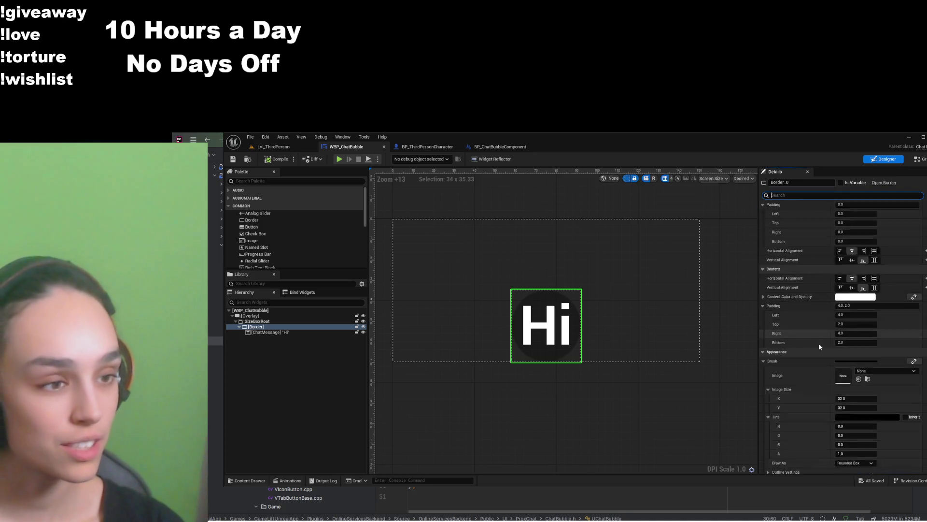
{"action": "type", "text": "corn"}
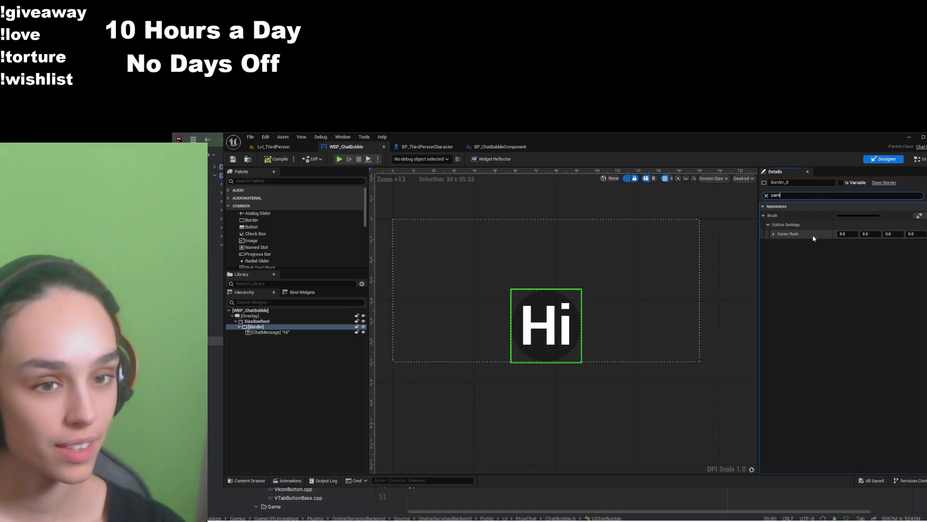
Expand the Border's Corner Radii and set the first corner radius to 10
{"action": "left_click", "coordinate": [773, 233]}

THE TASK: Which lines of the data contain "action"? Copy them all.

ANSWER TO THIS PROBLEM:
{"action": "type", "text": "corn"}
{"action": "left_click", "coordinate": [773, 233]}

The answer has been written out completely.